“But thanks be to God, that you who were once slaves of sin have become obedient from the heart to the standard of teaching to which you were committed, and, having become set free from sin, have become slaves of righteousness.”
Our little boy, Cullen, is almost three. Which means he’s two–and I’ve discovered that the “terrible twos” are no joke. Cullen’s a good kid, all in all, but sometimes he elevates irrationality to an art form. Case in point, while getting dressed for daycare this morning, he decided he wanted to wear his pants backward because they have a truck on the back pocket. (Note to manufacturer: don’t put the cool stuff on the back of toddler clothes.) Naturally, his parents, not wanting to seem neglectful or idiotic to daycare staff, put his pants on correctly.
One word: Meltdown. When he finally calmed down, and I explained that we would be wearing the pants the way they were intended, he turned away, grunted, and punched the air with his hand. That’s his way of saying, “Whatever. But I don’t have to like it.” (It’s a big no-no, and warrants an automatic time-out, but that’s another story.)
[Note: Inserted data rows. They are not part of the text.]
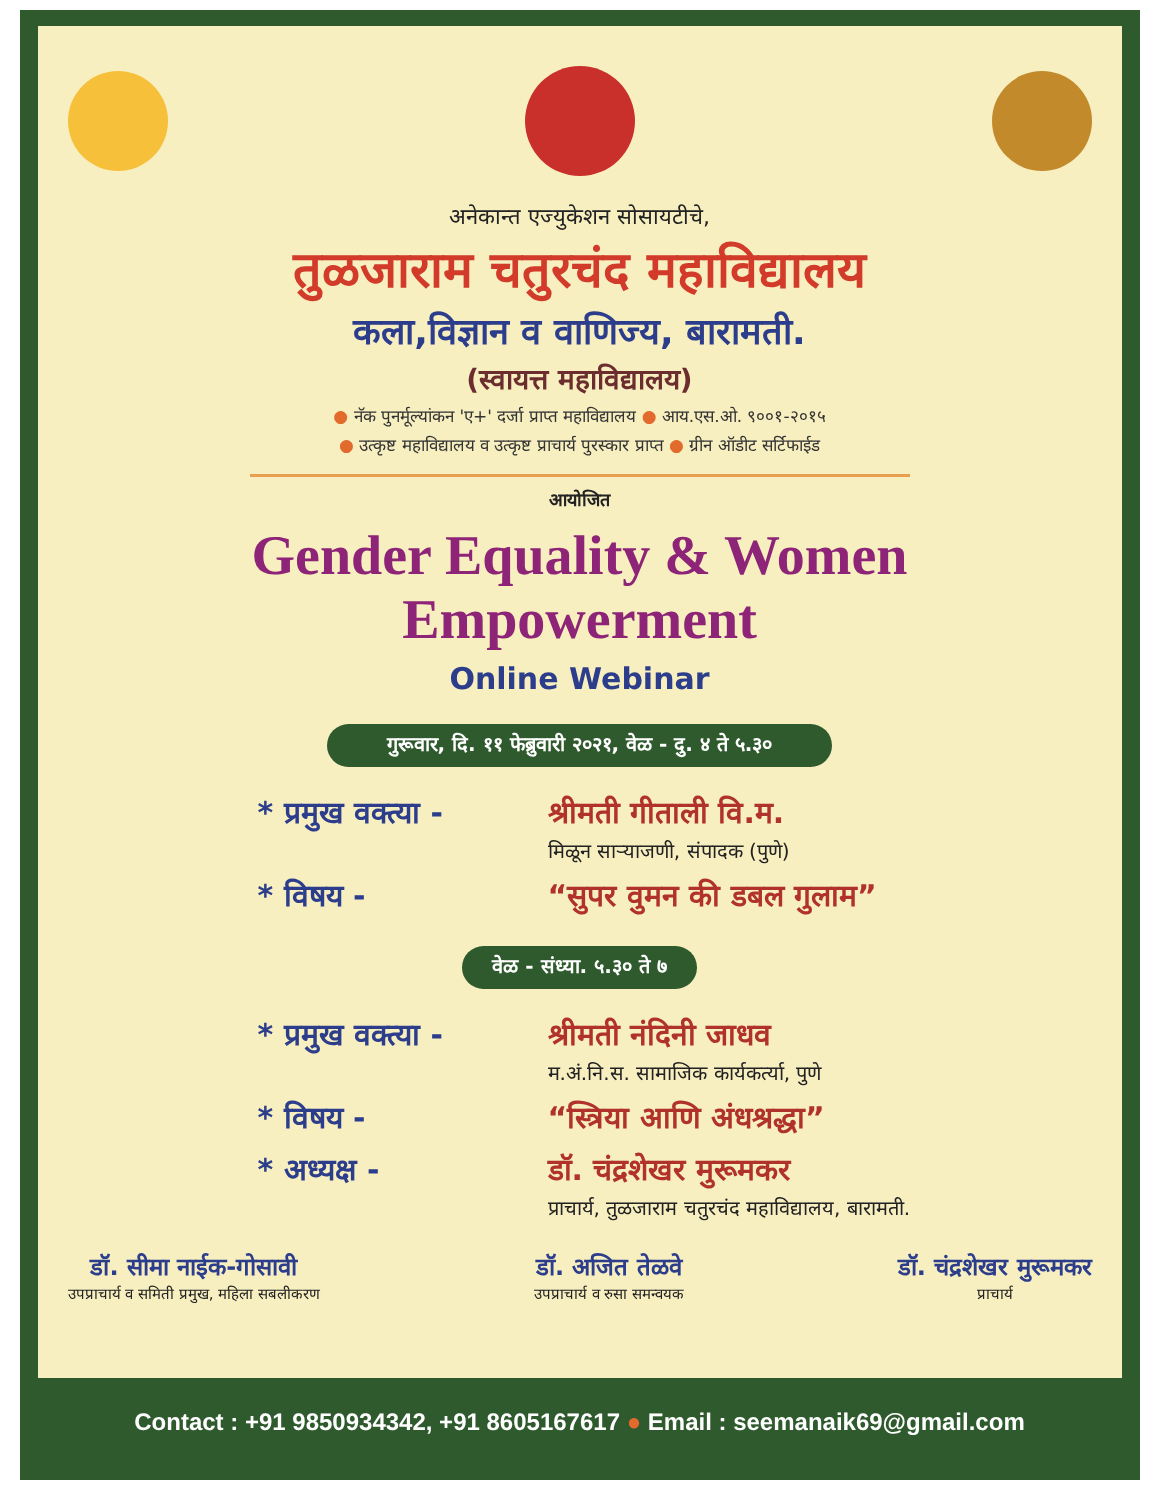अनेकान्त एज्युकेशन सोसायटीचे,
तुळजाराम चतुरचंद महाविद्यालय
कला,विज्ञान व वाणिज्य, बारामती.
(स्वायत्त महाविद्यालय)
● नॅक पुनर्मूल्यांकन 'ए+' दर्जा प्राप्त महाविद्यालय ● आय.एस.ओ. ९००१-२०१५
● उत्कृष्ट महाविद्यालय व उत्कृष्ट प्राचार्य पुरस्कार प्राप्त ● ग्रीन ऑडीट सर्टिफाईड
आयोजित
Gender Equality & Women Empowerment
Online Webinar
गुरूवार, दि. ११ फेब्रुवारी २०२१, वेळ - दु. ४ ते ५.३०
* प्रमुख वक्त्या -
श्रीमती गीताली वि.म.
मिळून साऱ्याजणी, संपादक (पुणे)
* विषय - “सुपर वुमन की डबल गुलाम”
वेळ - संध्या. ५.३० ते ७
* प्रमुख वक्त्या -
श्रीमती नंदिनी जाधव
म.अं.नि.स. सामाजिक कार्यकर्त्या, पुणे
* विषय - “स्त्रिया आणि अंधश्रद्धा”
* अध्यक्ष - डॉ. चंद्रशेखर मुरूमकर
प्राचार्य, तुळजाराम चतुरचंद महाविद्यालय, बारामती.
डॉ. सीमा नाईक-गोसावी
उपप्राचार्य व समिती प्रमुख, महिला सबलीकरण
डॉ. अजित तेळवे
उपप्राचार्य व रुसा समन्वयक
डॉ. चंद्रशेखर मुरूमकर
प्राचार्य
Contact : +91 9850934342, +91 8605167617 ● Email : seemanaik69@gmail.com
Cullen gave hand motions to grudging obedience. The apostle Paul talks in Romans about a different kind of obedience. Though Paul uses the term slave, which is not a positive image for us 21st-century Christians, what he means is serving a master. We present ourselves to some master, whether it’s sin or God, and that’s who our master is.
Paul says we can present ourselves to God (like the Roman Christians), put our heart on a platter for him, and make our obedience a gift. We can guess, though, that it’s possible to give God something less–call it lip service. It’s obedience that goes no deeper than our skin. And Paul says that’s not the kind of obedience that leads to real freedom.